🤖 AI Summary
Current large language model (LLM)-based approaches struggle to align with standardized psychiatric diagnostic protocols, limiting the clinical utility of automated mental health interviews for improving access to care. To address this, we propose the first multi-agent system for automating the Mini-International Neuropsychiatric Interview (MINI), uniquely decomposing its clinical protocol into four synergistic agent roles: clinical logic navigation, adaptive question generation, response classification, and diagnostic reasoning. We introduce Psychometric Chain-of-Thought (PsyCoT), a novel mechanism enabling interpretable mapping from symptom representations to DSM/ICD diagnostic criteria. The system integrates decision-tree–guided navigation, empathetic dialogue generation, and structured response validation. Evaluated on 1,002 real-world participants, it performs assessments for major depressive disorder, generalized anxiety disorder, social anxiety disorder, and suicide risk. Experiments demonstrate significant improvements in clinical consistency (+23.6%), conversational adaptability (+31.4%), and diagnostic interpretability.
📝 Abstract
Automating structured clinical interviews could revolutionize mental healthcare accessibility, yet existing large language models (LLMs) approaches fail to align with psychiatric diagnostic protocols. We present MAGI, the first framework that transforms the gold-standard Mini International Neuropsychiatric Interview (MINI) into automatic computational workflows through coordinated multi-agent collaboration.

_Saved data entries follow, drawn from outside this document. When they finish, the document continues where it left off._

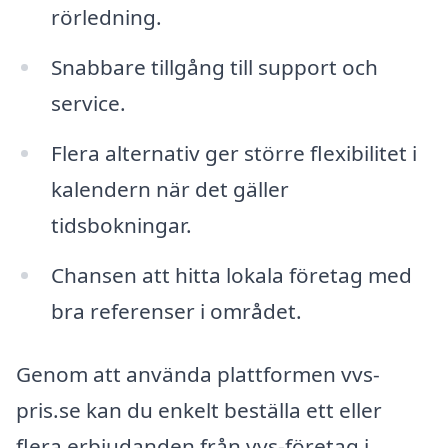
rörledning.
Snabbare tillgång till support och
service.
Flera alternativ ger större flexibilitet i
kalendern när det gäller
tidsbokningar.
Chansen att hitta lokala företag med
bra referenser i området.
Genom att använda plattformen vvs-
pris.se kan du enkelt beställa ett eller
flera erbjudanden från vvs-företag i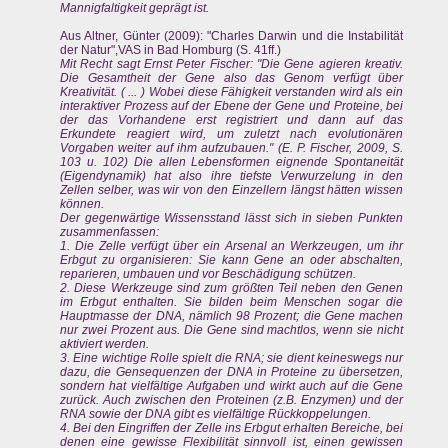
Mannigfaltigkeit geprägt ist.
Aus Altner, Günter (2009): "Charles Darwin und die Instabilität
der Natur",VAS in Bad Homburg (S. 41ff.)
Mit Recht sagt Ernst Peter Fischer: "Die Gene agieren kreativ.
Die Gesamtheit der Gene also das Genom verfügt über
Kreativität. ( ... ) Wobei diese Fähigkeit verstanden wird als ein
interaktiver Prozess auf der Ebene der Gene und Proteine, bei
der das Vorhandene erst registriert und dann auf das
Erkundete reagiert wird, um zuletzt nach evolutionären
Vorgaben weiter auf ihm aufzubauen." (E. P. Fischer, 2009, S.
103 u. 102) Die allen Lebensformen eignende Spontaneität
(Eigendynamik) hat also ihre tiefste Verwurzelung in den
Zellen selber, was wir von den Einzellern längst hätten wissen
können.
Der gegenwärtige Wissensstand lässt sich in sieben Punkten
zusammenfassen:
1. Die Zelle verfügt über ein Arsenal an Werkzeugen, um ihr
Erbgut zu organisieren: Sie kann Gene an oder abschalten,
reparieren, umbauen und vor Beschädigung schützen.
2. Diese Werkzeuge sind zum größten Teil neben den Genen
im Erbgut enthalten. Sie bilden beim Menschen sogar die
Hauptmasse der DNA, nämlich 98 Prozent; die Gene machen
nur zwei Prozent aus. Die Gene sind machtlos, wenn sie nicht
aktiviert werden.
3. Eine wichtige Rolle spielt die RNA; sie dient keineswegs nur
dazu, die Gensequenzen der DNA in Proteine zu übersetzen,
sondern hat vielfältige Aufgaben und wirkt auch auf die Gene
zurück. Auch zwischen den Proteinen (z.B. Enzymen) und der
RNA sowie der DNA gibt es vielfältige Rückkoppelungen.
4. Bei den Eingriffen der Zelle ins Erbgut erhalten Bereiche, bei
denen eine gewisse Flexibilität sinnvoll ist, einen gewissen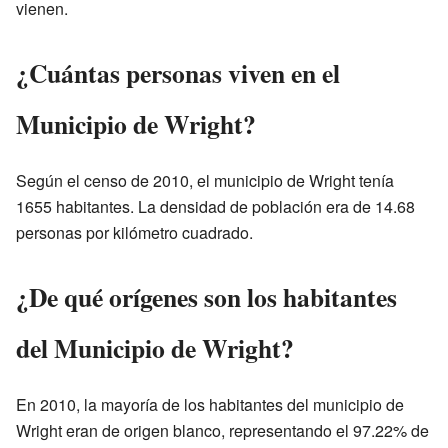
vienen.
¿Cuántas personas viven en el
Municipio de Wright?
Según el censo de 2010, el municipio de Wright tenía
1655 habitantes. La densidad de población era de 14.68
personas por kilómetro cuadrado.
¿De qué orígenes son los habitantes
del Municipio de Wright?
En 2010, la mayoría de los habitantes del municipio de
Wright eran de origen blanco, representando el 97.22% de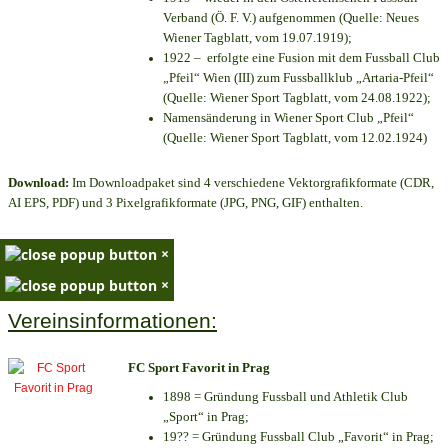
Verband (Ö. F. V.) aufgenommen (Quelle: Neues
Wiener Tagblatt, vom 19.07.1919);
1922 – erfolgte eine Fusion mit dem Fussball Club
„Pfeil“ Wien (III) zum Fussballklub „Artaria-Pfeil“
(Quelle: Wiener Sport Tagblatt, vom 24.08.1922);
Namensänderung in Wiener Sport Club „Pfeil“
(Quelle: Wiener Sport Tagblatt, vom 12.02.1924)
Download:
Im Downloadpaket sind 4 verschiedene Vektorgrafikformate (CDR,
AI EPS, PDF) und 3 Pixelgrafikformate (JPG, PNG, GIF) enthalten.
×
×
Vereinsinformationen:
FC Sport Favorit in Prag
1898 = Gründung Fussball und Athletik Club
„Sport“ in Prag;
19?? = Gründung Fussball Club „Favorit“ in Prag;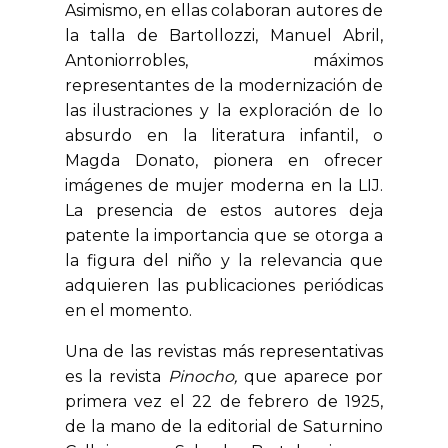
Asimismo, en ellas colaboran autores de
la talla de Bartollozzi, Manuel Abril,
Antoniorrobles, máximos
representantes de la modernización de
las ilustraciones y la exploración de lo
absurdo en la literatura infantil, o
Magda Donato, pionera en ofrecer
imágenes de mujer moderna en la LIJ.
La presencia de estos autores deja
patente la importancia que se otorga a
la figura del niño y la relevancia que
adquieren las publicaciones periódicas
en el momento.
Una de las revistas más representativas
es la revista
Pinocho,
que aparece por
primera vez el 22 de febrero de 1925,
de la mano de la editorial de Saturnino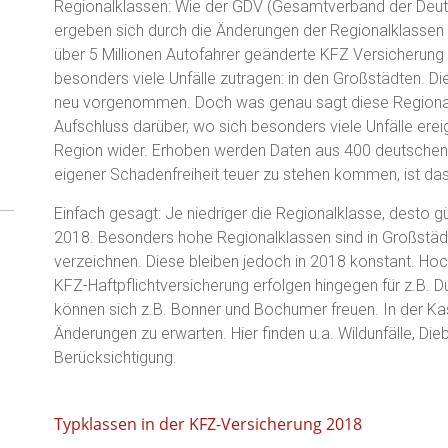
Regionalklassen: Wie der GDV (Gesamtverband der Deutsc
ergeben sich durch die Änderungen der Regionalklassen i
über 5 Millionen Autofahrer geänderte KFZ Versicherung 
besonders viele Unfälle zutragen: in den Großstädten. Die
neu vorgenommen. Doch was genau sagt diese Regionalk
Aufschluss darüber, wo sich besonders viele Unfälle ere
Region wider. Erhoben werden Daten aus 400 deutschen 
eigener Schadenfreiheit teuer zu stehen kommen, ist das
Einfach gesagt: Je niedriger die Regionalklasse, desto g
2018. Besonders hohe Regionalklassen sind in Großstäd
verzeichnen. Diese bleiben jedoch in 2018 konstant. Ho
KFZ-Haftpflichtversicherung erfolgen hingegen für z.B.
können sich z.B. Bonner und Bochumer freuen. In der Ka
Änderungen zu erwarten. Hier finden u.a. Wildunfälle, Di
Berücksichtigung.
Typklassen in der KFZ-Versicherung 2018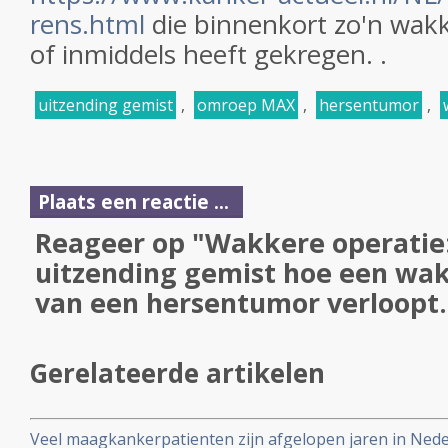
rens.html
die binnenkort zo'n wakke
of inmiddels heeft gekregen. .
uitzending gemist
,
omroep MAX
,
hersentumor
,
Plaats een reactie ...
Reageer op "Wakkere operatie: 
uitzending gemist hoe een wak
van een hersentumor verloopt.
Gerelateerde artikelen
Veel maagkankerpatienten zijn afgelopen jaren in Ned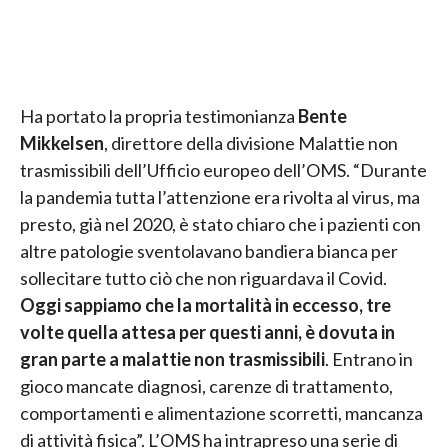
Ha portato la propria testimonianza
Bente
Mikkelsen
, direttore della divisione Malattie non
trasmissibili dell’Ufficio europeo dell’OMS. “Durante
la pandemia tutta l’attenzione era rivolta al virus, ma
presto, già nel 2020, è stato chiaro che i pazienti con
altre patologie sventolavano bandiera bianca per
sollecitare tutto ciò che non riguardava il Covid.
Oggi sappiamo che la mortalità in eccesso, tre
volte quella attesa per questi anni, è dovuta in
gran parte a malattie non trasmissibili
. Entrano in
gioco mancate diagnosi, carenze di trattamento,
comportamenti e alimentazione scorretti, mancanza
di attività fisica”. L’OMS ha intrapreso una serie di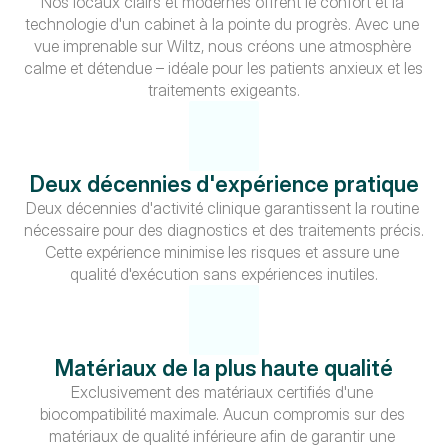
Nos locaux clairs et modernes offrent le confort et la 
technologie d'un cabinet à la pointe du progrès. Avec une 
vue imprenable sur Wiltz, nous créons une atmosphère 
calme et détendue – idéale pour les patients anxieux et les 
traitements exigeants.
Deux décennies d'expérience pratique
Deux décennies d'activité clinique garantissent la routine 
nécessaire pour des diagnostics et des traitements précis. 
Cette expérience minimise les risques et assure une 
qualité d'exécution sans expériences inutiles.
Matériaux de la plus haute qualité
Exclusivement des matériaux certifiés d'une 
biocompatibilité maximale. Aucun compromis sur des 
matériaux de qualité inférieure afin de garantir une 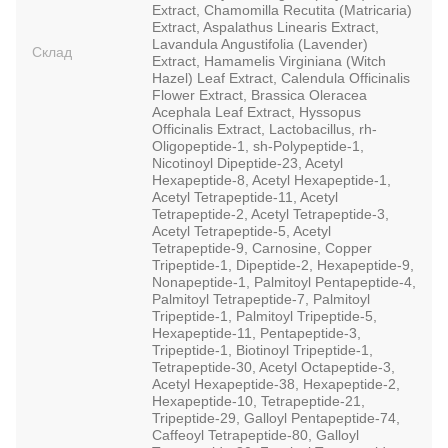
Extract, Chamomilla Recutita (Matricaria)
Extract, Aspalathus Linearis Extract,
Lavandula Angustifolia (Lavender)
Склад
Extract, Hamamelis Virginiana (Witch
Hazel) Leaf Extract, Calendula Officinalis
Flower Extract, Brassica Oleracea
Acephala Leaf Extract, Hyssopus
Officinalis Extract, Lactobacillus, rh-
Oligopeptide-1, sh-Polypeptide-1,
Nicotinoyl Dipeptide-23, Acetyl
Hexapeptide-8, Acetyl Hexapeptide-1,
Acetyl Tetrapeptide-11, Acetyl
Tetrapeptide-2, Acetyl Tetrapeptide-3,
Acetyl Tetrapeptide-5, Acetyl
Tetrapeptide-9, Carnosine, Copper
Tripeptide-1, Dipeptide-2, Hexapeptide-9,
Nonapeptide-1, Palmitoyl Pentapeptide-4,
Palmitoyl Tetrapeptide-7, Palmitoyl
Tripeptide-1, Palmitoyl Tripeptide-5,
Hexapeptide-11, Pentapeptide-3,
Tripeptide-1, Biotinoyl Tripeptide-1,
Tetrapeptide-30, Acetyl Octapeptide-3,
Acetyl Hexapeptide-38, Hexapeptide-2,
Hexapeptide-10, Tetrapeptide-21,
Tripeptide-29, Galloyl Pentapeptide-74,
Caffeoyl Tetrapeptide-80, Galloyl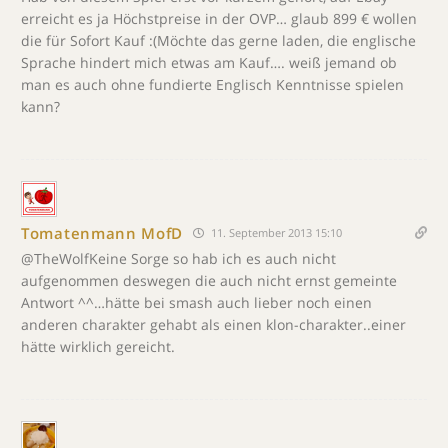
erreicht es ja Höchstpreise in der OVP… glaub 899 € wollen
die für Sofort Kauf :(Möchte das gerne laden, die englische
Sprache hindert mich etwas am Kauf…. weiß jemand ob
man es auch ohne fundierte Englisch Kenntnisse spielen
kann?
Tomatenmann MofD
11. September 2013 15:10
@TheWolfKeine Sorge so hab ich es auch nicht
aufgenommen deswegen die auch nicht ernst gemeinte
Antwort ^^…hätte bei smash auch lieber noch einen
anderen charakter gehabt als einen klon-charakter..einer
hätte wirklich gereicht.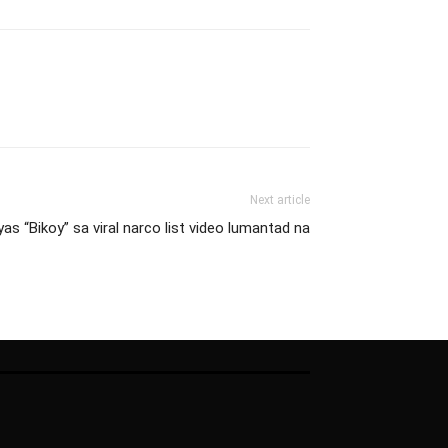
Next article
yas “Bikoy” sa viral narco list video lumantad na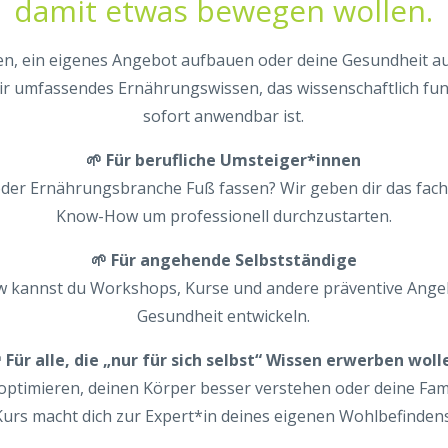
damit etwas bewegen wollen.
en, ein eigenes Angebot aufbauen oder deine Gesundheit auf
dir umfassendes Ernährungswissen, das wissenschaftlich fun
sofort anwendbar ist.
🌱 Für berufliche Umsteiger*innen
 oder Ernährungsbranche Fuß fassen? Wir geben dir das fac
Know-How um professionell durchzustarten.
🌱 Für angehende Selbstständige
kannst du Workshops, Kurse und andere präventive Ange
Gesundheit entwickeln.
 Für alle, die „nur für sich selbst“ Wissen erwerben woll
ptimieren, deinen Körper besser verstehen oder deine Fami
Kurs macht dich zur Expert*in deines eigenen Wohlbefindens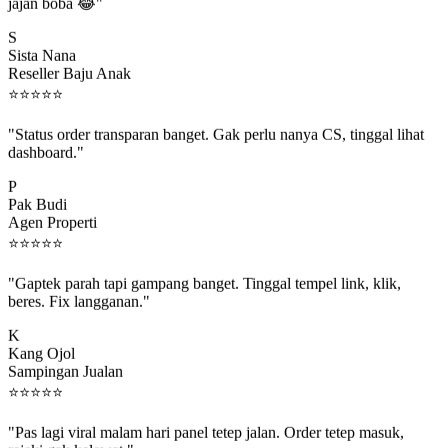
jajan boba 😂"
S
Sista Nana
Reseller Baju Anak
⭐
⭐
⭐
⭐
⭐
"Status order transparan banget. Gak perlu nanya CS, tinggal lihat
dashboard."
P
Pak Budi
Agen Properti
⭐
⭐
⭐
⭐
⭐
"Gaptek parah tapi gampang banget. Tinggal tempel link, klik,
beres. Fix langganan."
K
Kang Ojol
Sampingan Jualan
⭐
⭐
⭐
⭐
⭐
"Pas lagi viral malam hari panel tetep jalan. Order tetep masuk,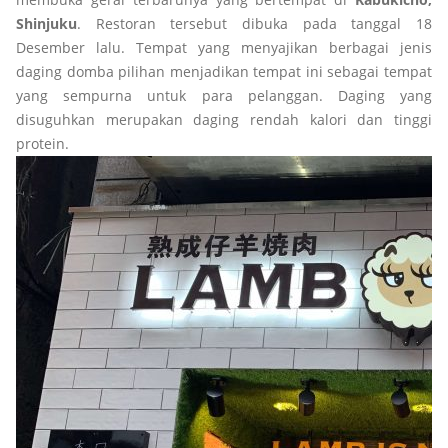
Shinjuku
. Restoran tersebut dibuka pada tanggal 18
Desember lalu. Tempat yang menyajikan berbagai jenis
daging domba pilihan menjadikan tempat ini sebagai tempat
yang sempurna untuk para pelanggan. Daging yang
disuguhkan merupakan daging rendah kalori dan tinggi
protein.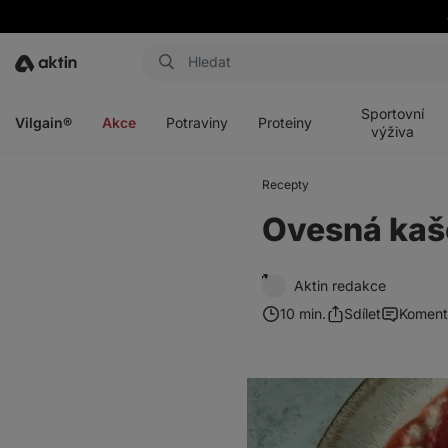
Aktin
Otevřít
Otevřít
Otevřít
Otevřít
menu
menu
menu
menu
Sportovní
Vilgain®
Akce
Potraviny
Proteiny
výživa
Recepty
Ovesná kaše
Aktin redakce
10 min.
Sdílet
Koment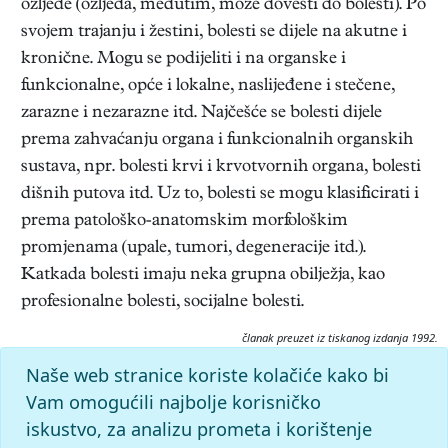
ozljede (ozljeda, međutim, može dovesti do bolesti). Po
svojem trajanju i žestini, bolesti se dijele na akutne i
kronične. Mogu se podijeliti i na organske i
funkcionalne, opće i lokalne, naslijeđene i stečene,
zarazne i nezarazne itd. Najčešće se bolesti dijele
prema zahvaćanju organa i funkcionalnih organskih
sustava, npr. bolesti krvi i krvotvornih organa, bolesti
dišnih putova itd. Uz to, bolesti se mogu klasificirati i
prema patološko-anatomskim morfološkim
promjenama (upale, tumori, degeneracije itd.).
Katkada bolesti imaju neka grupna obilježja, kao
profesionalne bolesti, socijalne bolesti.
članak preuzet iz tiskanog izdanja 1992.
Citiranje:
Naše web stranice koriste kolačiće kako bi
bolest.
Medicinski leksikon (1992), mrežno izdanje.
Vam omogućili najbolje korisničko
Leksikografski zavod Miroslav Krleža, 2026. Pristupljeno
iskustvo, za analizu prometa i korištenje
7.8.2026. <https://medicinski.lzmk.hr/clanak/bolest>.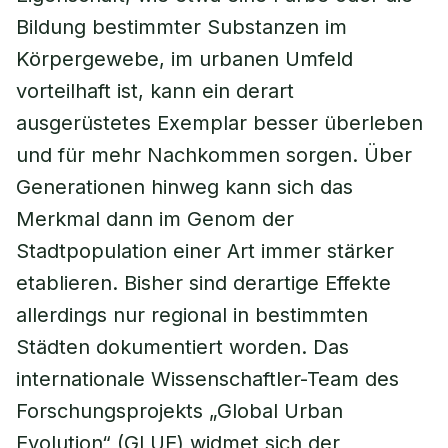
Bildung bestimmter Substanzen im
Körpergewebe, im urbanen Umfeld
vorteilhaft ist, kann ein derart
ausgerüstetes Exemplar besser überleben
und für mehr Nachkommen sorgen. Über
Generationen hinweg kann sich das
Merkmal dann im Genom der
Stadtpopulation einer Art immer stärker
etablieren. Bisher sind derartige Effekte
allerdings nur regional in bestimmten
Städten dokumentiert worden. Das
internationale Wissenschaftler-Team des
Forschungsprojekts „Global Urban
Evolution“ (GLUE) widmet sich der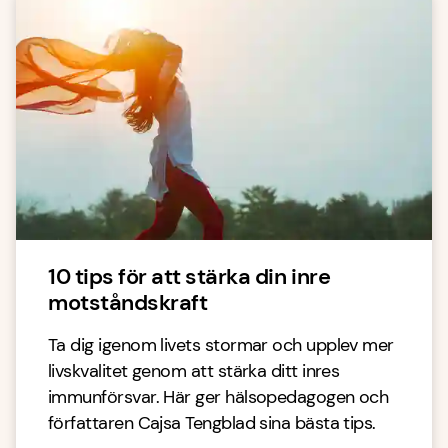
10 tips för att stärka din inre
motståndskraft
Ta dig igenom livets stormar och upplev mer
livskvalitet genom att stärka ditt inres
immunförsvar. Här ger hälsopedagogen och
författaren Cajsa Tengblad sina bästa tips.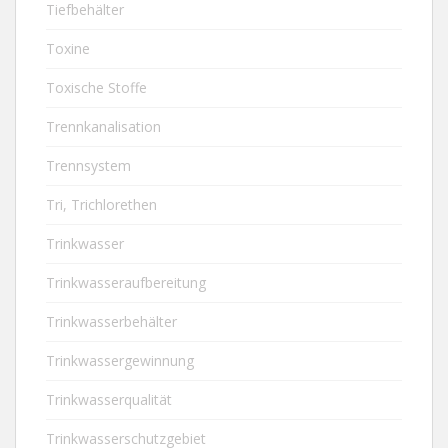
Tiefbehälter
Toxine
Toxische Stoffe
Trennkanalisation
Trennsystem
Tri, Trichlorethen
Trinkwasser
Trinkwasseraufbereitung
Trinkwasserbehälter
Trinkwassergewinnung
Trinkwasserqualität
Trinkwasserschutzgebiet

MAGI dynamically navigates clinical logic via four specialized agents: 1) an interview tree guided navigation agent adhering to the MINI's branching structure, 2) an adaptive question agent blending diagnostic probing, explaining, and empathy, 3) a judgment agent validating whether the response from participants meet the node, and 4) a diagnosis Agent generating Psychometric Chain-of- Thought (PsyCoT) traces that explicitly map symptoms to clinical criteria. Experimental results on 1,002 real-world participants covering depression, generalized anxiety, social anxiety and suicide shows that MAGI advances LLM- assisted mental health assessment by combining clinical rigor, conversational adaptability, and explainable reasoning.